If pot is legal for adults, how will school and community prevention programs adapt their messages to prevent children from using? Money from the marijuana tax will be used to give relevant information to the communities as to the best way of prevention while encouraging evidence-based practice.

Potency

Marijuana potency is usually measured by its tetrahydrocannabinol (THC) content, the chemical compound largely responsible for creating the ‘high’ from pot. Much of the marijuana going into the US from Mexico is about 6% THC. Currently, I do not know the THC content of the Ghanaian marijuana and no effort has been made so far by any institution or individual in Ghana to measure that. However, most of the users in Ghana have consistently admitted that the potency of the marijuana in Ghana is very high. It is for this reason that most people try to traffic it outside including highly respected individuals in the society.  Meanwhile, the Dutch are now considering limiting the pot sold in their famous coffee shops to not more than 15% THC. While THC receives the most of the attention, other compounds like cannabidiol, or CBD, which is believed to counter the effects of the THC, is also found in the marijuana herb, and could be used to produce friendlier version of marijuana for recreational use to control the THC content of the herb.

Price

 Legalization and taxation will raise the prices especially the variety with high THC content should we agree to legalize it based on the THC-Cannbidiol ratio, (just like the whiskeys, vodkas, rums etc for alcohol) so as to protect the vulnerable from using the highly potent varieties. In other words, the way taxes are set will also have an effect on what is purchased and consumed, that is, whether pot is taxed by value, total weight, THC content or other chemical properties.

 

Permanency

In our efforts to create an evidenced based public policy, there will be the need to build in some flexibility into the intended taxation regime.
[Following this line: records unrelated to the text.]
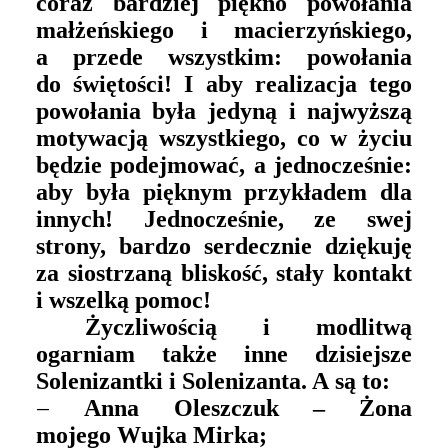
coraz bardziej piękno powołania
małżeńskiego i macierzyńskiego,
a przede wszystkim: powołania
do świętości! I aby realizacja tego
powołania była jedyną i najwyższą
motywacją wszystkiego, co w życiu
będzie podejmować, a jednocześnie:
aby była pięknym przykładem dla
innych! Jednocześnie,
ze swej
strony,
bardzo serdecznie dziękuję
za siostrzaną bliskość,
stały kontakt
i wszelką pomoc!
Życzliwością i modlitwą
ogarniam także inne dzisiejsze
Solenizantki i Solenizanta. A są to:
–
Anna Oleszczuk – Żona
mojego Wujka Mirka;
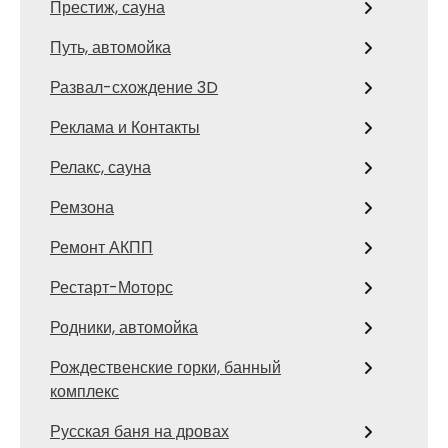
Престиж, сауна
Путь, автомойка
Развал-схождение 3D
Реклама и Контакты
Релакс, сауна
Ремзона
Ремонт АКПП
Рестарт-Моторс
Родники, автомойка
Рождественские горки, банный
комплекс
Русская баня на дровах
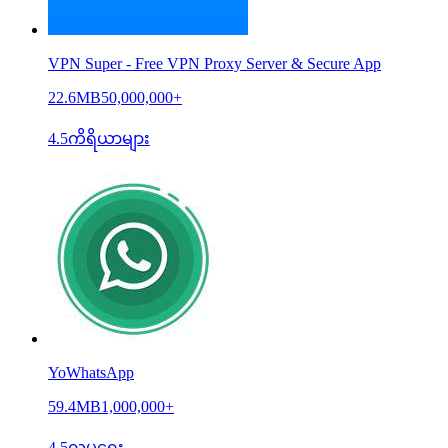
VPN Super - Free VPN Proxy Server & Secure App
22.6MB
50,000,000+
4.5
ကိရိယာများ
YoWhatsApp
59.4MB
1,000,000+
4.5
လူမှုရေး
For example, while it makes sense to tax marijuana as a function of its THC to CBD ratio, ten (10) years from now, we may have research suggesting a better way to tax. This may require a sunset provision that would give an escape clause in case we change our mind after the legalization. This will be a chance to, in other words, sit still to overcome the lobbying muscle of the newly legalized industry that will no doubt fight hard to stay in business. As the sunset date approaches, legislators or voters could choose either to keep their legalization regime or try something different.